Thursday, July 17, 2008

The nature of friendship

I went to see a mate after work today that I haven't seen in ages and that I've been friends with since I was 12 years old. We did the usual, drank tea, talked about shite while her 3 lovely boys ran around like lunatics and I bid my farewells after about an hour.

But for the rest of this evening I've been filled with this enormous warmth and sense of well being. It's got me thinking on the nature of friendship.

I'm not really close to any of my family other than the next sister down from me and even at that it's been a pretty fraught relationship over the years, but I'm really blessed by the friends that I've managed to gather into my life. And these people are my real family. I love them very deeply and do genuinely believe that I have managed to carry some of them from one lifetime into this one.

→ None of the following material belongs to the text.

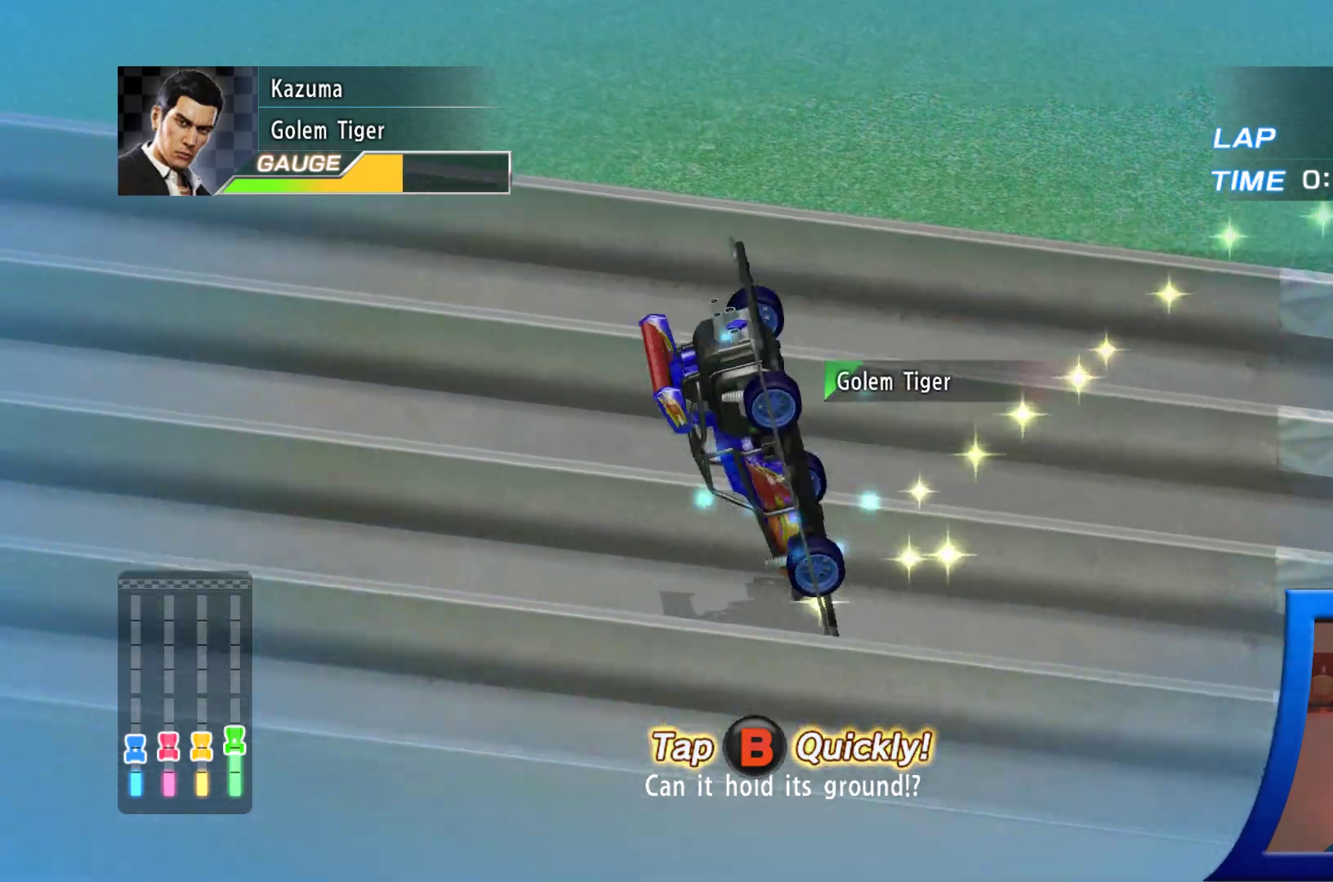
{"dt_ms": 500, "buttons": ["B"], "left_stick": "center", "right_stick": "center", "events": [[33, "B", "up"], [83, "B", "down"], [133, "B", "up"], [183, "B", "down"], [217, "B", "up"], [250, "B", "down"], [283, "B", "up"], [350, "B", "down"], [383, "B", "up"], [433, "B", "down"], [467, "B", "up"], [500, "B", "down"]]}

So, are the people that we are brought up with, brought into this world by our real family or is it the one we create for ourselves? For the vast majority of the people I know they are really just survivors of their childhoo ds and family's more than anything else. I am more and more convinced that my family are actually my friends.

The ones that really know me - you know the real me the one that deep down in those dark places that we don't like to talk about at parties, just wants to sit in the corner and observe everything - know that I'm really quite a solitary soul. I love my own company and tend to talk a lot while saying very little, well one of my very closest friends is the exact same - she is the life and soul, little miss entertainer, sun is always shining and together we're just a laugh a minute, sit back and enjoy the show - and yet alone it's very different. We crossed paths years ago and have been friends ever since. So was it chance that brought that about or was it something else?

Why is it that when one of my other friends is upset I get her smell in my nose even when she was the other side of the globe in Brazil?

What is it about friendship that makes it so very intergal to my life? Why is it that I can walk away from bonds with family or lovers and not even give it a second thought and yet a falling out with a friend will leave me devastated? Is that normal?

I'm not sure that it is from what other people tell me. Wonder if I'll ever figure out if I'm wired normally?